Now, I am still wondering (and worried) about the free spinning issue.
My stepper motor is wired in bipolar serial mode, and I set the driver to limit current to 1.3A. The power is a 12v SLA battery.
So, if I power off the driver, can I have the stepper motor spin freely at speeds up to 270rpm, for short period of time, without burning anything? Or do I absolutely have to find a way to disconnect the motor (relays, physical switches) before having it spin freely?
Hmm, I’m having a hard time getting information on this whole back EMF situation.
Is it safe to assume that a stepper driver would have a back EMF protection for the voltage it is rated at?
For example, the A4988 can operate at up to 35V, would it mean that it won’t budge if the motor (being manually spun) generates that kind of voltage?
If so, I could try and measure the voltage generated by the motor when it is back-driven as fast as it ever will in my application, and know whether it exceeds the limit? Or does it accumulate? The stepper driver would never be ON when the motor would spin freely, if that makes a difference.
If this makes sense so far, then would simply taking the voltage between A and Ā when I spin the motor be sufficient to give me a proper indication?
I’m sorry to keep pushing for this, I’m trying to get to know what I’m doing as much as possible, and to avoid burning boards in the process…
You generally do not need to disconnect your motor.

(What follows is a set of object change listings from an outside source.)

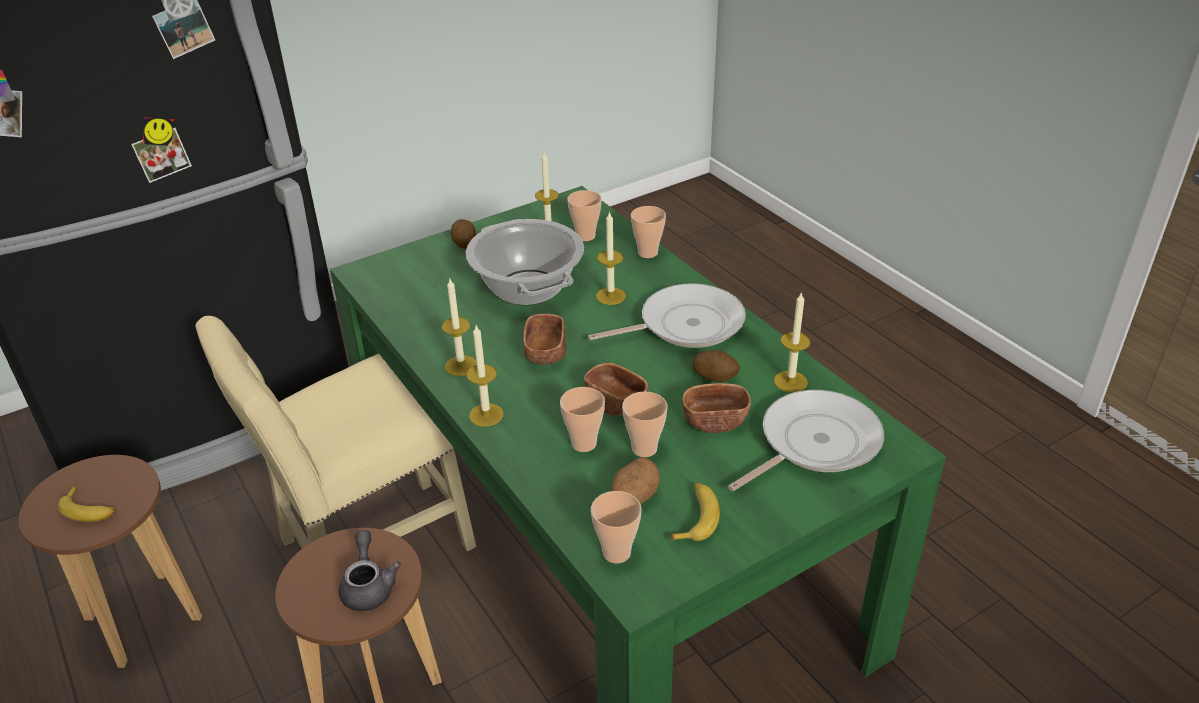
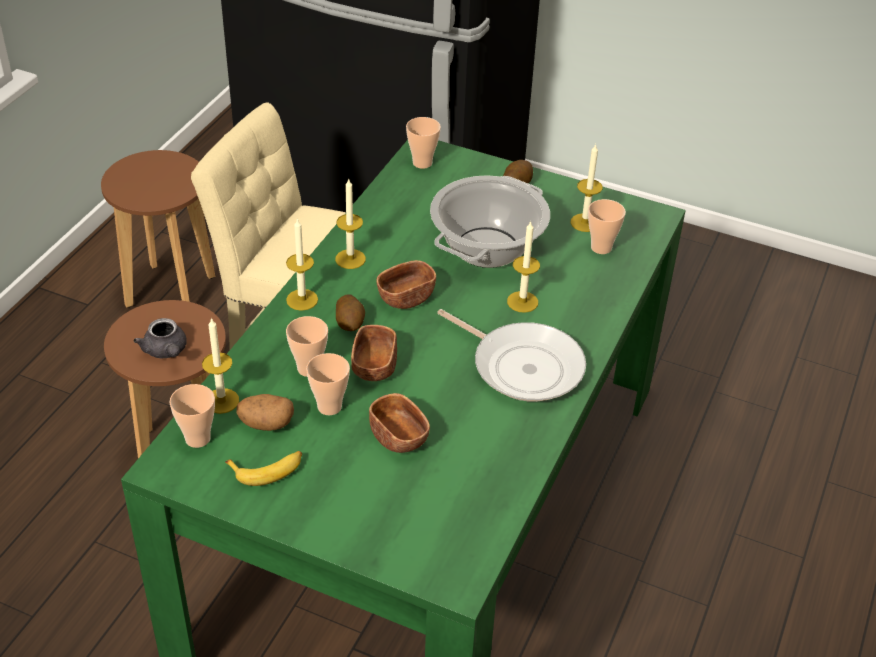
camera: 55 degrees right, 5 degrees up
(90, 510) = (144, 185): banana -> none
(369, 586) = (166, 351): grey teapot -> grey teapot turned 105 degrees clockwise
(647, 253) = (614, 297): cup -> cup (422, 163)
(715, 376) = (463, 414): potato -> potato (350, 323)
(790, 381) = (497, 468): candle -> candle (221, 401)
(814, 443) = (420, 514): frying pan -> none

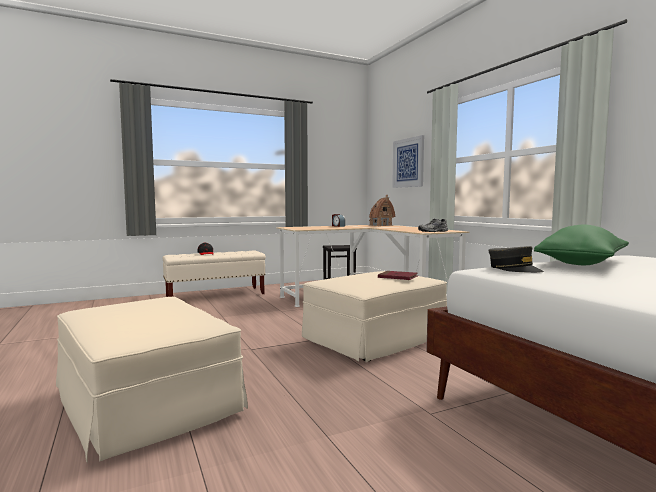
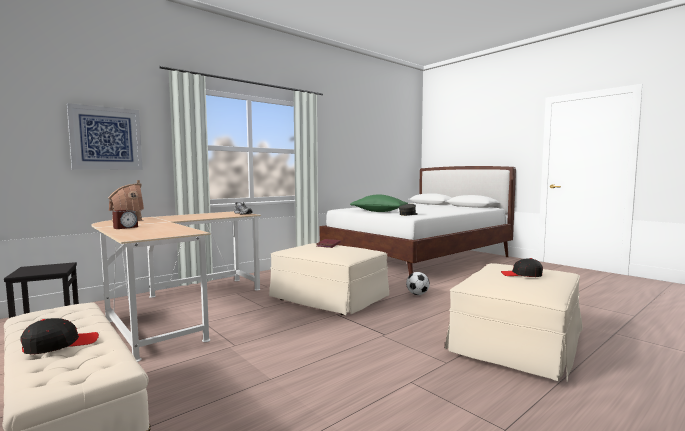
camera: 105 degrees left, 0 degrees up
(140, 313) = (522, 275): none -> black cap
(375, 390) = (417, 294): none -> football

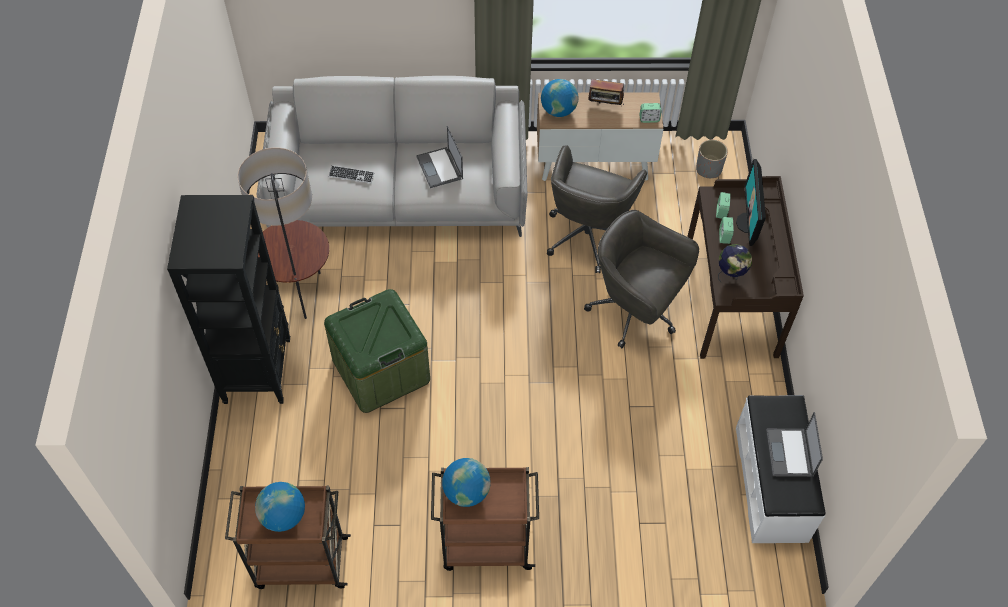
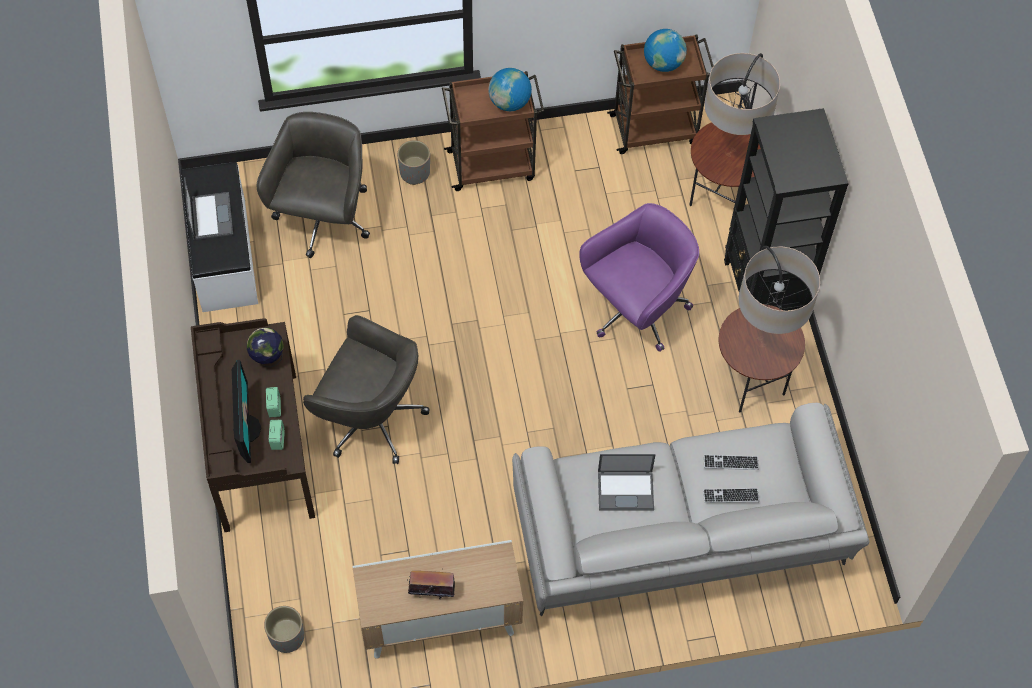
camera: 170 degrees right, 5 degrees up
(260, 470) = (722, 198): none -> floor lamp
(360, 154) = (730, 496): none -> keyboard
(381, 370) = (635, 310): green storage box -> purple office chair
(440, 168) = (626, 490): laptop -> laptop turned 120 degrees clockwise
(558, 111) = (491, 573): globe -> none
(569, 548) = (415, 172): none -> grey planter
(588, 234) = (435, 511): grey office chair -> grey office chair (323, 219)
(649, 119) = (371, 578): alarm clock -> none

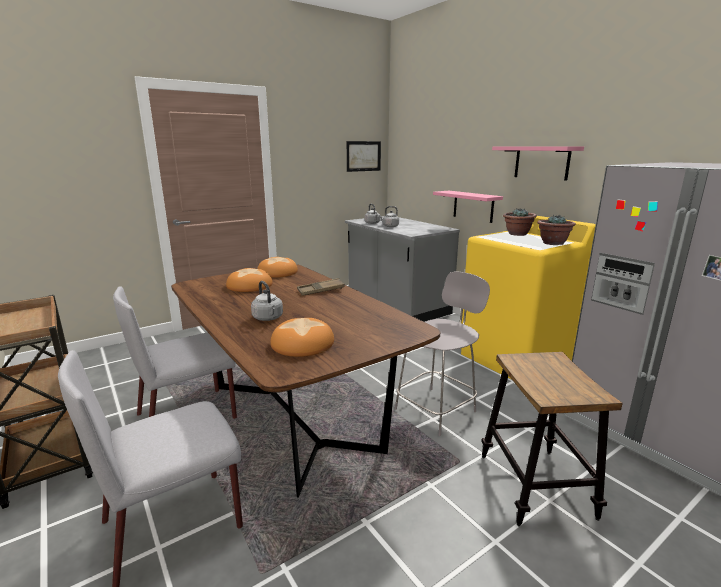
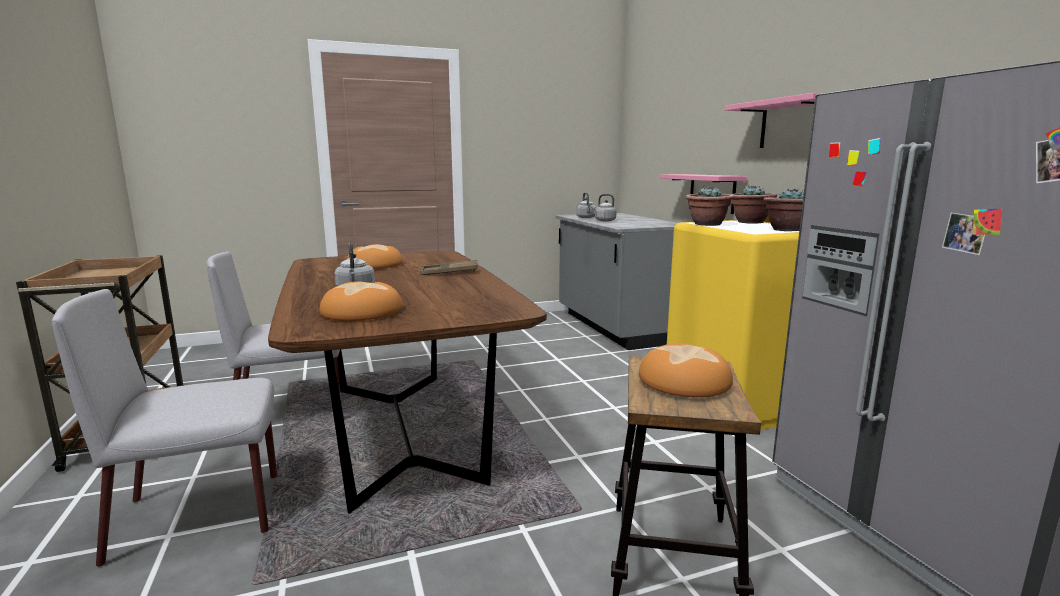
camera: 15 degrees right, 5 degrees down
(277, 272) = (422, 256): bread -> bread (683, 380)
(363, 156) = (586, 135): picture -> none
(437, 409) = (591, 446): grey chair -> none
(494, 238) = (707, 224): none -> potted plant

The H-bridges used in just about every motor driver are going to have diodes that put any excess voltage on the supply line. If you have the 12V battery in the circuit, that will keep the voltage from getting higher. Even if you have the battery disconnected (e.g. when you turn off the system), you probably have other parts on that node that will start using the power you are generating, so that will also keep it from getting too high. So, it’s not unusual to see power LEDs light up and so on if you backdrive your motors. One consideration you might have to make is what the rest of your system will do with a weird voltage applied; for instance, without appropriate voltage supervisors or brownout detectors or whatever, a microcontroller that needs at least 4.5V could do some bad things if you give it 4V.
You can just look at the voltage across a coil, but with a stepper motor, you don’t just get DC out, so you have to look at it with an oscilloscope. You can see what the voltage looks like in this thread:
As you turn the motor faster, you get a faster frequency with a higher amplitude.